Peeta pareció sentirse avergonzado y apartó el rostro.

—Mi dama, no son más que tonterías. Lo mejor sería que me dijeras cómo darte placer. Lo cierto es que no soy ningún experto en las artes del amor.

Katniss recorrió con las palmas la suave curva aterciopelada de su pecho.

—Quiero oír lo que has aprendido. Para mi placer. —Le desabrochó los dos botones superiores del jubón.

Él soltó una carcajada triste.

—Sé bien que tú eres más hábil en este arte que yo.

Ella retrocedió un paso. A aquella media luz, no parecía inocente, sino un hombre en pleno dominio de sus apetitos carnales, que no era más casto de lo que podría serlo un semental hermoso, fuerte, y que no era otra cosa que eso: una criatura hecha para la vida y la unión.

—Pero yo no soy sino una niña en tales artes —dijo suavemente—. Tú tienes que ser mi maestro, de lo contrario no llegaremos muy lejos.

Peeta no se movió; se quedó con las manos abiertas, un sello refulgía en su dedo medio y la luz se deslizaba por su dorado cinturón.

Katniss enarcó las cejas.

—¿O es que acaso eres valiente en la guerra y un cobarde en la alcoba, caballero?

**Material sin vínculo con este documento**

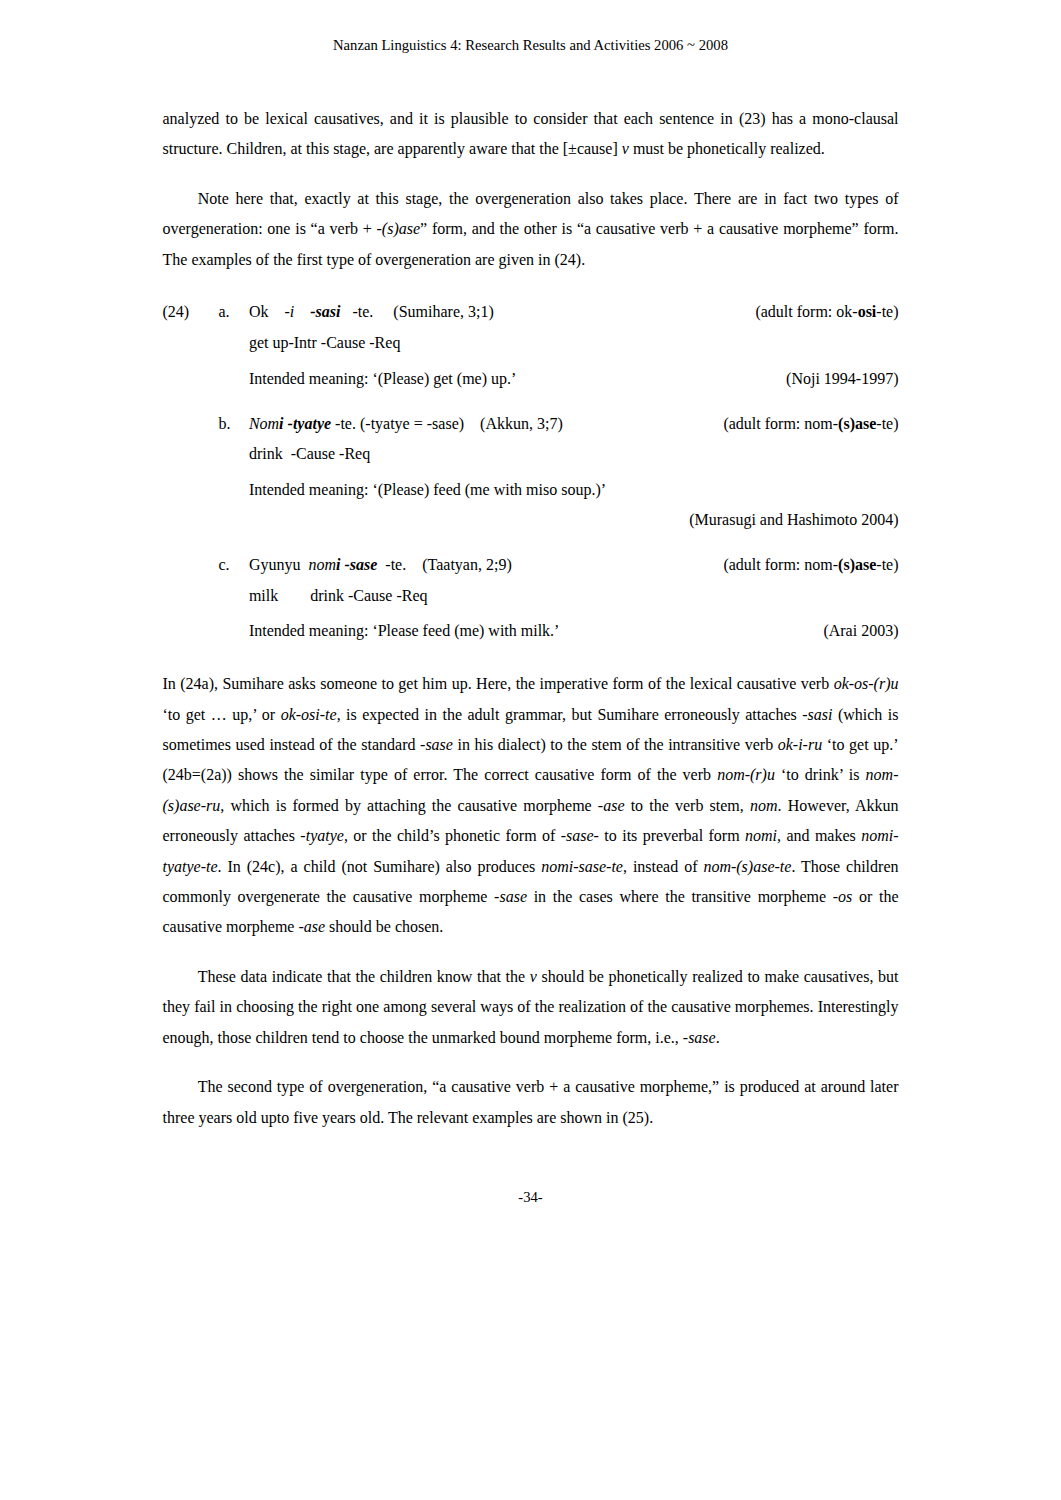Nanzan Linguistics 4: Research Results and Activities 2006 ~ 2008
analyzed to be lexical causatives, and it is plausible to consider that each sentence in (23) has a mono-clausal structure. Children, at this stage, are apparently aware that the [±cause] v must be phonetically realized.
Note here that, exactly at this stage, the overgeneration also takes place. There are in fact two types of overgeneration: one is “a verb + -(s)ase” form, and the other is “a causative verb + a causative morpheme” form. The examples of the first type of overgeneration are given in (24).
(24) a. Ok -i -sasi -te. (Sumihare, 3;1)(adult form: ok-osi-te) get up-Intr -Cause -Req Intended meaning: ‘(Please) get (me) up.’(Noji 1994-1997)
b. Nomi -tyatye -te. (-tyatye = -sase) (Akkun, 3;7)(adult form: nom-(s)ase-te) drink -Cause -Req Intended meaning: ‘(Please) feed (me with miso soup.)’ (Murasugi and Hashimoto 2004)
c. Gyunyu nomi -sase -te. (Taatyan, 2;9)(adult form: nom-(s)ase-te) milk drink -Cause -Req Intended meaning: ‘Please feed (me) with milk.’(Arai 2003)
In (24a), Sumihare asks someone to get him up. Here, the imperative form of the lexical causative verb ok-os-(r)u ‘to get … up,’ or ok-osi-te, is expected in the adult grammar, but Sumihare erroneously attaches -sasi (which is sometimes used instead of the standard -sase in his dialect) to the stem of the intransitive verb ok-i-ru ‘to get up.’ (24b=(2a)) shows the similar type of error. The correct causative form of the verb nom-(r)u ‘to drink’ is nom-(s)ase-ru, which is formed by attaching the causative morpheme -ase to the verb stem, nom. However, Akkun erroneously attaches -tyatye, or the child’s phonetic form of -sase- to its preverbal form nomi, and makes nomi-tyatye-te. In (24c), a child (not Sumihare) also produces nomi-sase-te, instead of nom-(s)ase-te. Those children commonly overgenerate the causative morpheme -sase in the cases where the transitive morpheme -os or the causative morpheme -ase should be chosen.
These data indicate that the children know that the v should be phonetically realized to make causatives, but they fail in choosing the right one among several ways of the realization of the causative morphemes. Interestingly enough, those children tend to choose the unmarked bound morpheme form, i.e., -sase.
The second type of overgeneration, “a causative verb + a causative morpheme,” is produced at around later three years old upto five years old. The relevant examples are shown in (25).
-34-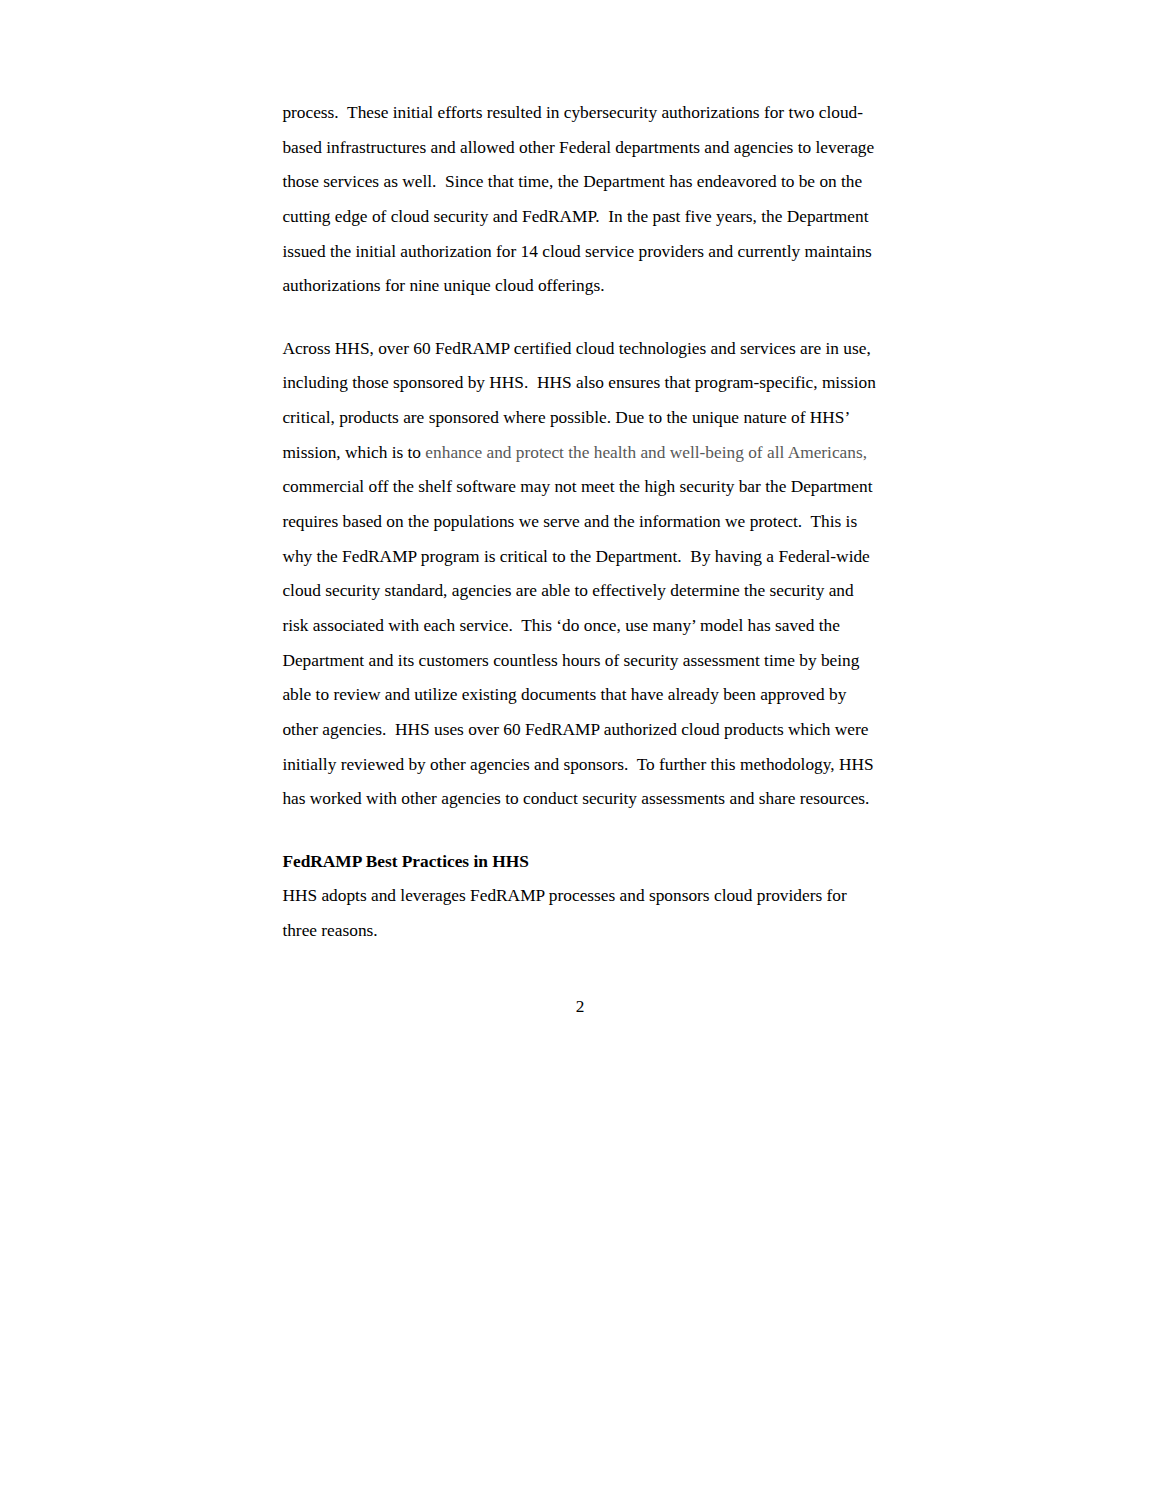process. These initial efforts resulted in cybersecurity authorizations for two cloud-based infrastructures and allowed other Federal departments and agencies to leverage those services as well. Since that time, the Department has endeavored to be on the cutting edge of cloud security and FedRAMP. In the past five years, the Department issued the initial authorization for 14 cloud service providers and currently maintains authorizations for nine unique cloud offerings.
Across HHS, over 60 FedRAMP certified cloud technologies and services are in use, including those sponsored by HHS. HHS also ensures that program-specific, mission critical, products are sponsored where possible. Due to the unique nature of HHS’ mission, which is to enhance and protect the health and well-being of all Americans, commercial off the shelf software may not meet the high security bar the Department requires based on the populations we serve and the information we protect. This is why the FedRAMP program is critical to the Department. By having a Federal-wide cloud security standard, agencies are able to effectively determine the security and risk associated with each service. This ‘do once, use many’ model has saved the Department and its customers countless hours of security assessment time by being able to review and utilize existing documents that have already been approved by other agencies. HHS uses over 60 FedRAMP authorized cloud products which were initially reviewed by other agencies and sponsors. To further this methodology, HHS has worked with other agencies to conduct security assessments and share resources.
FedRAMP Best Practices in HHS
HHS adopts and leverages FedRAMP processes and sponsors cloud providers for three reasons.
2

No esperaba que una pulla tan burda hiciese mella en él, pero vio que se ruborizaba ante sus palabras; aquella respuesta tan inmediata le hizo pensar que debía de haber escuchado antes algo similar. La expresión severa volvió a su rostro, la frialdad del cazador. Cerró el espacio que ella había creado entre los dos y levantó las manos. Sin pronunciar palabra, empezó a desabrocharle el vestido.

Katniss se quedó quieta. La túnica no era de estilo elaborado, sino sencilla y abrigada para viajar, forrada de armiño y con botones. Él se la bajó por los hombros. El ribete de piel le rozó las manos y la prenda cayó al suelo.

El brial de damasco blanco iba atado bajo los brazos y ceñido al cuerpo. Él le aflojó los cordones. Katniss notó que el lazo se desataba y se quedaba enganchado en uno de los ojales. Peeta trató de soltarlo, la cabeza inclinada, el rostro próximo al de ella. Una arruga se formó junto a su boca. Dio un tironcillo, a continuación una sacudida, y lo rompió con tal fuerza que Katniss tuvo que echarse atrás para no perder el equilibrio. Sin siquiera soltar los lazos del otro lado, Peeta le levantó la prenda de damasco por encima de la cabeza y la tiró lejos.

A través de la camisa de lino, sintió la frialdad del aire. Él abrió las manos sobre su cuerpo, las palmas le cubrieron las caderas, la fina tela como única barrera entre los dos.

Katniss cerró los ojos. De pronto, le rodeó el cuello con los brazos y se arqueó contra él de puntillas como había hecho antes, buscando aquella sensación deliciosa que le había proporcionado en Torbec.

El terciopelo le rozó los senos. Notaba la dureza de su cinturón, la seda y la presión sobre el vientre, pero, por alguna razón, era incapaz de acercarse a aquella sensación de placer. Con un pequeño gemido de frustración, se dejó caer de nuevo sobre los talones.

Peeta la atrajo hacia sí.

—Señora —le susurró al oído—, acuéstate.